I thought that I could mystify him finally, and so I pronounced a verse from Genesis in Hebrew. But he was equal to the emergence.

“I’ve got it,” he exclaimed, with a note of exultation; “he’s a Sheeny!” And free to go I walked down the corridor, feeling that I had come rather badly out of that encounter.

None of us, I think, resented much the action of the officer. The policemen understand us perfectly, and in a certain broad, human sense we know them for our friends. I have been much impressed with this quality of natural bonhomie in the relation of the police officers to the vagrant and criminal classes. It seems to be the outcome of sturdy common sense and genuine knowledge and human sympathy. It would be difficult, I fancy, seriously to deceive an average officer of good experience. He may not know his man personally in every case, but he knows his type, and he takes his measure with admirable accuracy. He is not far misled by either his virtue or his vice. He knows him for a human being, even if he be a vagrant or a criminal, and he has come by practical experience to a fair acquaintance with human limitations in these spheres of life.

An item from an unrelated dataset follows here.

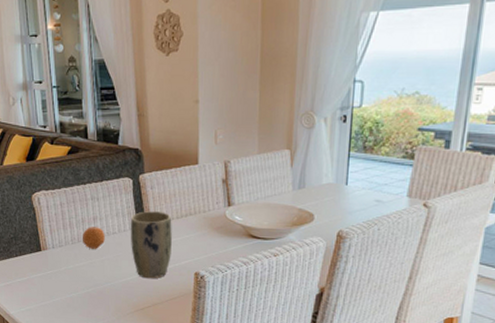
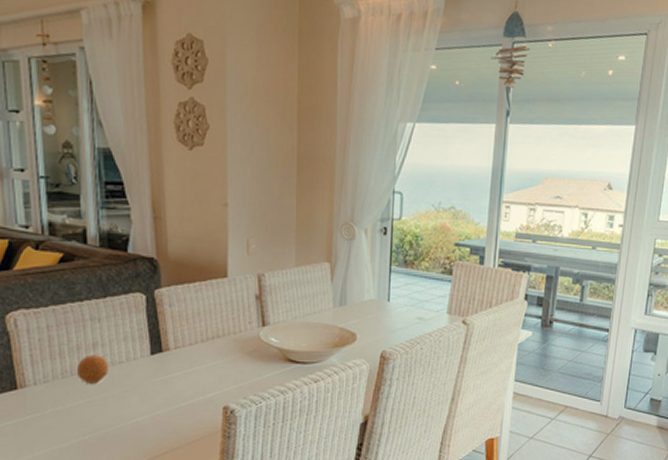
plant pot: present [130,211,172,279] -> none [141,334,196,418]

The sympathy of which I have spoken is conspicuously innocent of sentimentality. It comes from a saner source, and is of a hardier fibre. Unfortunately it lays open a way of corruption to corrupt men on the force, but it is the basis, too, of high practical efficiency in the difficult task of locating crime and keeping it within control. And it has another value little suspected, perhaps. I have met more than one workingman at work who owed his job to the friendly aid of a policeman, who had singled him out from the ranks of the unemployed as being worthy of his help. And this sort of timely succor is bounded, I judge, only by the limits of opportunity. Certainly I shall never forget the kindness of an officer who had evidently grown familiar with me on the streets, and who to my great surprise stopped me suddenly one day with the question:

“Ain’t yous got a job yet?”

“No,” I said, as I stood looking up in deep admiration of his height and breadth and ruddy, wholesome face and generous Irish brogue.

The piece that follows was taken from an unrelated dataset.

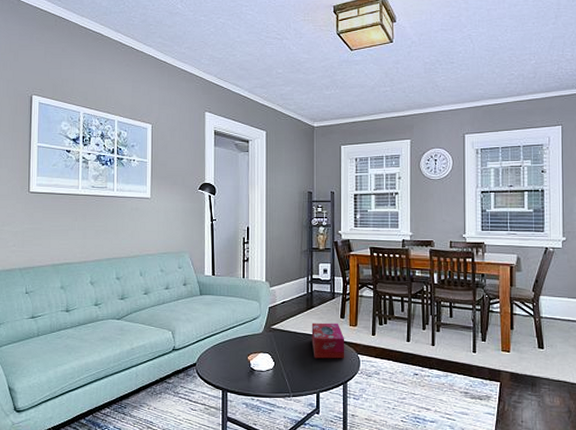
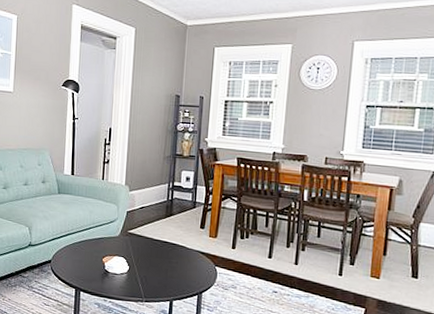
tissue box: present [311,322,345,359] -> none [168,230,203,270]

“Well, that is hard luck,” he went on. “There isn’t many jobs ever at this season of the year, but just yous come around this way now and again, and I’ll tell yous, if I hears of anything.”

That was only a day or two before I found work, and when I had a chance to tell him of my success, his pleasure seemed as genuine as my own.


Sunday morning was all that Clark and I could wish. To the pallor of the earliest dawn was added a soft, white muffling of snow. It lay almost untracked over the filthy streets and upon the pavements, and in dainty cones it capped the fence-palings, and roofed in pure white the sheds and flat-cars in the railway station yard.